Essa natureza coral da linguagem torna-se significativa não só através do uso que Visconti faz do voice-over, como também se expande na narrativa, ao apresentar um efeito específico de coral: Visconti efetivamente trata a comunidade da vila como um coletivo que (ironicamente) testemunha e comenta o destino dos protagonistas revoltosos.

Este “efeito coral” será um ponto de ligação importante com o Barravento de Glauber, que discutirei adiante.

O romance aclamado de Verga conta a estória de Malavoglia, uma família pobre de pescadores de uma comunidade pequena que luta pelo pão de cada dia dentro de um contexto essencialmente imutável.

Visconti reinterpreta o romance de acordo com os problemas da Itália contemporânea (final dos anos 1940), e a partir daí sugere “que muito pouco mudou na Sicília desde que o romance foi publicado em 1881”.

Agora, gostaria de colocar que a vila Acitrezza, de Visconti, possui várias facetas da literatura que são típicas do que Mikhail Bakhtin chama de “idílio cronotopo” no romance. Para Bakhtin, o “cronotopo” é a “ligação intrínseca entre as relações temporais e espaciais”,[ onde “o tempo, seja como for, aumenta, toma corpo, torna-se artisticamente visível; da mesma forma, o espaço torna-se responsável pelo movimento do tempo, enredo e história”.

No caso específico do idílio, Bakhtin distingue muitos tipos puros como “o idílio amoroso […]; o idílio com foco no trabalho de agricultura; o idílio que lida com artesanato; e o idílio familiar”. Mas não importa quais as diferenças entre estes tipos de idílios; ainda assim, têm muito em comum.

Eles são “todos determinados por sua relação geral com a unidade imanente de tempo folclórico. Isso fica evidente, principalmente, na relação especial que o tempo tem com o espaço no idílio: um fechamento orgânico, um enxerto de vida e de eventos em um lugar, em um território familiar com todos os seus recantos e frestas, suas montanhas familiares, vales, campos, rios e florestas, a própria casa.

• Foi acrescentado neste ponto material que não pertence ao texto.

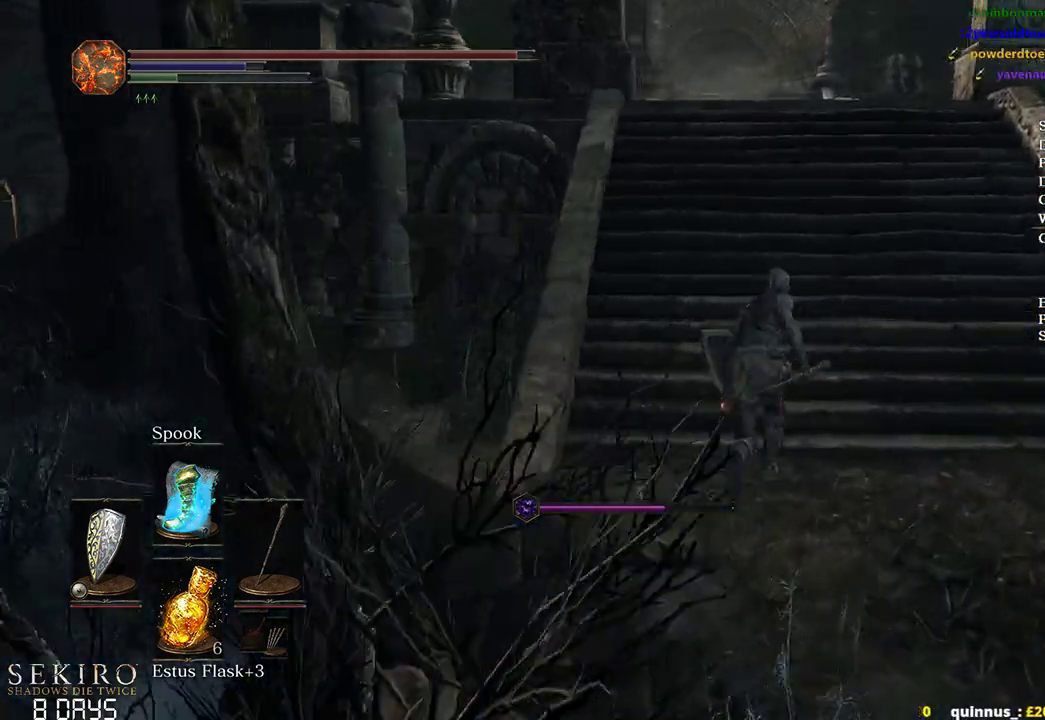
{"buttons": [], "left_stick": "up", "right_stick": "down-left", "events": [[367, "B", "up"]]}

A vida idílica e seus eventos são inseparáveis deste recanto espacial do mundo concreto, onde pais e avós vivem e onde seus filhos e netos viverão”.

A razão pela qual citei Bakhtin é para sugerir que, apesar de “Visconti reescrever à luz de Marx” (Geoffrey Nowell-Smith), ele põe a luta de classes de seu protagonista Antônio no “idílio cronotopo” de um romance do século dezenove e o sujeita ao que Bakhtin chama de “ritmo cíclico do tempo tão característico do idílio”.

Falar de idílio à luz do sofrimento tremendo dos pescadores pode soar bizarro. Contudo, o cotidiano da vila com sua submissão às forças da natureza e à vida exposta de seus habitantes – nascimento, paixão, casamento, trabalho, morte – carregam todas as facetas do “idílio cronotopo” e sua passagem de tempo cíclica.

Além disso, a noção de tempo folclórico e seu momento antidialético inerente é reforçada pela narrativa paratáctica com a qual Visconti se comunica, estilisticamente, através de tomadas mais longas do que o comum, e filmagens complexas de grande profundidade.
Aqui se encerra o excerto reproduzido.